HOW TO COMPLETE THIS TASK: What you return must be every line below that includes the word "theorem".

[Saved data entries]
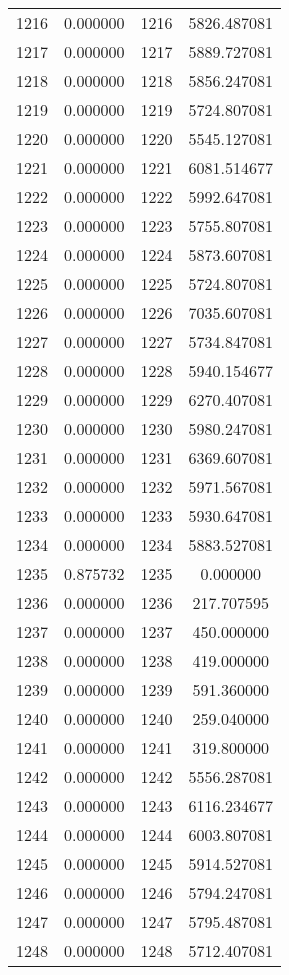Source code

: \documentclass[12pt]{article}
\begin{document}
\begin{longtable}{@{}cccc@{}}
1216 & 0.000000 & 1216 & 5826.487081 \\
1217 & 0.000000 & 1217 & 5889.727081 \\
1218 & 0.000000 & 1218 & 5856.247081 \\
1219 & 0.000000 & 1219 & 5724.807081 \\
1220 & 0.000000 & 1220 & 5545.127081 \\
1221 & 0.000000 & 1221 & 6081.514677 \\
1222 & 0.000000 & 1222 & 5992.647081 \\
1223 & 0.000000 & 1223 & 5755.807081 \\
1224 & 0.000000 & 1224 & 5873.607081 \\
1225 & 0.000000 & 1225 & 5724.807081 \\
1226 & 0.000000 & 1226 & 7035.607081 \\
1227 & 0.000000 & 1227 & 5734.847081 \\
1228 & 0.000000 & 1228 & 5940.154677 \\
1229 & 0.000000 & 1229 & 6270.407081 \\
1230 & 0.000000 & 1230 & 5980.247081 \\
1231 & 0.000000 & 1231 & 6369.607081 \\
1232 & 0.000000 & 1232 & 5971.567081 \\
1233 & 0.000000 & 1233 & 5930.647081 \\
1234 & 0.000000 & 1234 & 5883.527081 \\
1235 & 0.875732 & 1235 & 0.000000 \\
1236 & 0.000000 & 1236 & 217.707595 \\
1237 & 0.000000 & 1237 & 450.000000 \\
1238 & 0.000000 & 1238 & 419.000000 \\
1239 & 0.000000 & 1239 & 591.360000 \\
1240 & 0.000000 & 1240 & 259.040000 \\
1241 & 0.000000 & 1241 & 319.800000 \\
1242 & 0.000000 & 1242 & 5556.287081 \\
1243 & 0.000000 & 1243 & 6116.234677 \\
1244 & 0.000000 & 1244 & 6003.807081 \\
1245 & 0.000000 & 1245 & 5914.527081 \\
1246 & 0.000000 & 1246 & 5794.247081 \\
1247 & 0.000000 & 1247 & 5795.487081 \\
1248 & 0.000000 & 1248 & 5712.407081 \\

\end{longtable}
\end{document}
...
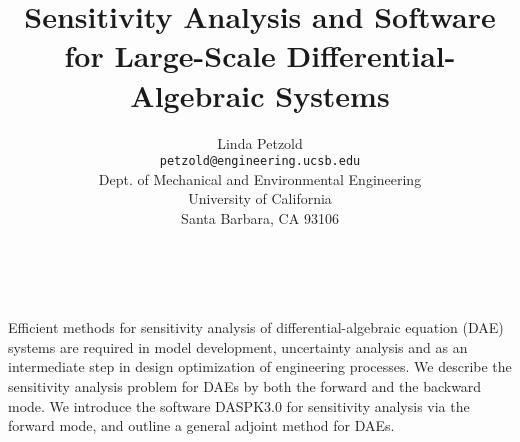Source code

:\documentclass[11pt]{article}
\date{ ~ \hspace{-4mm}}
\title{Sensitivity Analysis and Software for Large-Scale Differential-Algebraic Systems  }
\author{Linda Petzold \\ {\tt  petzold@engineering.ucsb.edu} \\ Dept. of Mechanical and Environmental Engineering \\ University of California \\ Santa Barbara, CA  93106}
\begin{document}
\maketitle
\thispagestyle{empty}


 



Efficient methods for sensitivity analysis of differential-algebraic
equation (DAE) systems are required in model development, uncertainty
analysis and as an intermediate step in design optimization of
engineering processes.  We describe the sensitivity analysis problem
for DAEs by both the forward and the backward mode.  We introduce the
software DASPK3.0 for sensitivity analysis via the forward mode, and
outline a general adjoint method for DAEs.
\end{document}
* * *
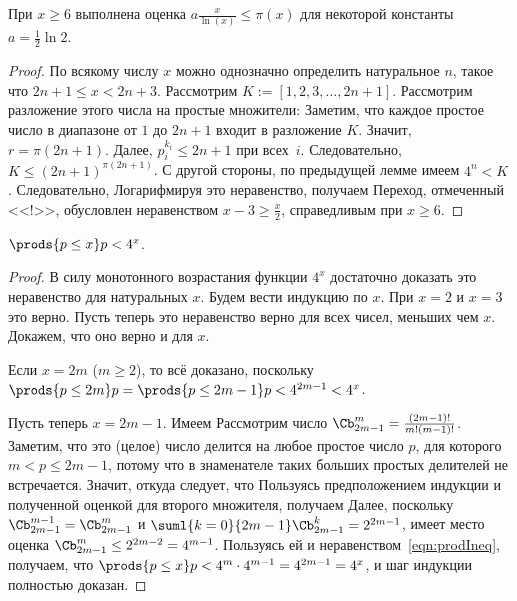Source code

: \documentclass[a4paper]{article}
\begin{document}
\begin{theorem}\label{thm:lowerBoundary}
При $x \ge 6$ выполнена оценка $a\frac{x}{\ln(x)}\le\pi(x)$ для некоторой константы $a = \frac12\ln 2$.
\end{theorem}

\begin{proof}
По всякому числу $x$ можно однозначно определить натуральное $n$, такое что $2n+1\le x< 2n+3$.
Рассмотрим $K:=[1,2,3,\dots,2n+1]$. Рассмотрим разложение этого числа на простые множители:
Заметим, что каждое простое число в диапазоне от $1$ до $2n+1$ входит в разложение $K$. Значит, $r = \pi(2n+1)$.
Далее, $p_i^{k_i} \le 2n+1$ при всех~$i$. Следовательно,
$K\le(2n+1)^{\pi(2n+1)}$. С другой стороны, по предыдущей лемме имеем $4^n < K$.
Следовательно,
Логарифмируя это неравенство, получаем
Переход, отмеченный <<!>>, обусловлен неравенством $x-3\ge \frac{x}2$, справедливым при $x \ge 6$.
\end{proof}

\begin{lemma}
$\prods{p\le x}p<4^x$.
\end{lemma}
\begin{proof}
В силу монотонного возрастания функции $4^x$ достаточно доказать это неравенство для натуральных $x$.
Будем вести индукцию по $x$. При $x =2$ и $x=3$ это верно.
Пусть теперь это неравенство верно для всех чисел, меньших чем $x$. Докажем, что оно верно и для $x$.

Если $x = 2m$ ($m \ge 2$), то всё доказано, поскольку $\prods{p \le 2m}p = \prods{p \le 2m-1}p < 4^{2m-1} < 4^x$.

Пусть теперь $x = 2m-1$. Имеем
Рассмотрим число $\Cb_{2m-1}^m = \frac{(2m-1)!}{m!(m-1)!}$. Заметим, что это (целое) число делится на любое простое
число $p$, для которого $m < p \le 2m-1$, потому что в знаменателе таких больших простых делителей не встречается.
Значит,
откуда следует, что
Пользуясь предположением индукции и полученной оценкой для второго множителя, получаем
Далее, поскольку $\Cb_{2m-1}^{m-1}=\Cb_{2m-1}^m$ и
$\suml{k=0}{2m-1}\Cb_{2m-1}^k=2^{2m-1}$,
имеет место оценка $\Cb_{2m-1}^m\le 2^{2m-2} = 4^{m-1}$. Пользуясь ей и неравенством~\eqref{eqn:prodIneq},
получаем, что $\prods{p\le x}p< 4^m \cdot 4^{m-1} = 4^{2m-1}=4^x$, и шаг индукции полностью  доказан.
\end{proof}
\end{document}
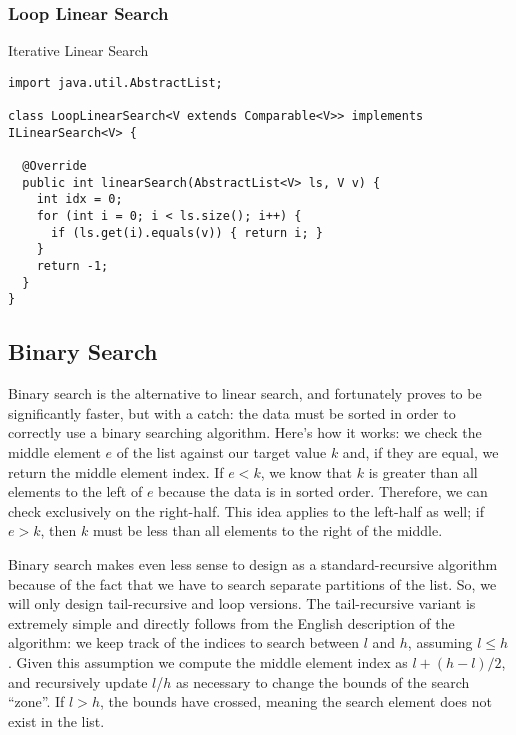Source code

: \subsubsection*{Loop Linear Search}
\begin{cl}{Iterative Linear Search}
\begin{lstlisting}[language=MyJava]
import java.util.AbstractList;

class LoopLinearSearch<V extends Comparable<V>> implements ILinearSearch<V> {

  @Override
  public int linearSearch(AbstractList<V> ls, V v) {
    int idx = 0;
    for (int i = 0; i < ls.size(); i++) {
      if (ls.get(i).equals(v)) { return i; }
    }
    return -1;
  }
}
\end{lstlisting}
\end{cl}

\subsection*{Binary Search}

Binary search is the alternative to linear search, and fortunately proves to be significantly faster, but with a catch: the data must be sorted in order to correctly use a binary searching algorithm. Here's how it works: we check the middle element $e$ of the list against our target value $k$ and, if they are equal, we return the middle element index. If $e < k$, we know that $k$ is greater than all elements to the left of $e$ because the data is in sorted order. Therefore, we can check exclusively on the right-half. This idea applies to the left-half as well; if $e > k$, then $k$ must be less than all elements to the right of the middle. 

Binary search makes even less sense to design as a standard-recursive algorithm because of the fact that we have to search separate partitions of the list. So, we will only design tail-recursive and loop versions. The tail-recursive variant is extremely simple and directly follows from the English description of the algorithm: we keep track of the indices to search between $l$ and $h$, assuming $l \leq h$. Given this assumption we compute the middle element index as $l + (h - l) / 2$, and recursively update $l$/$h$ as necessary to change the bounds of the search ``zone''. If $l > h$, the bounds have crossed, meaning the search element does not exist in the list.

OUTPUT FOR THIS EXERCISE:
\begin{theorem}\label{thm:lowerBoundary}
\end{theorem}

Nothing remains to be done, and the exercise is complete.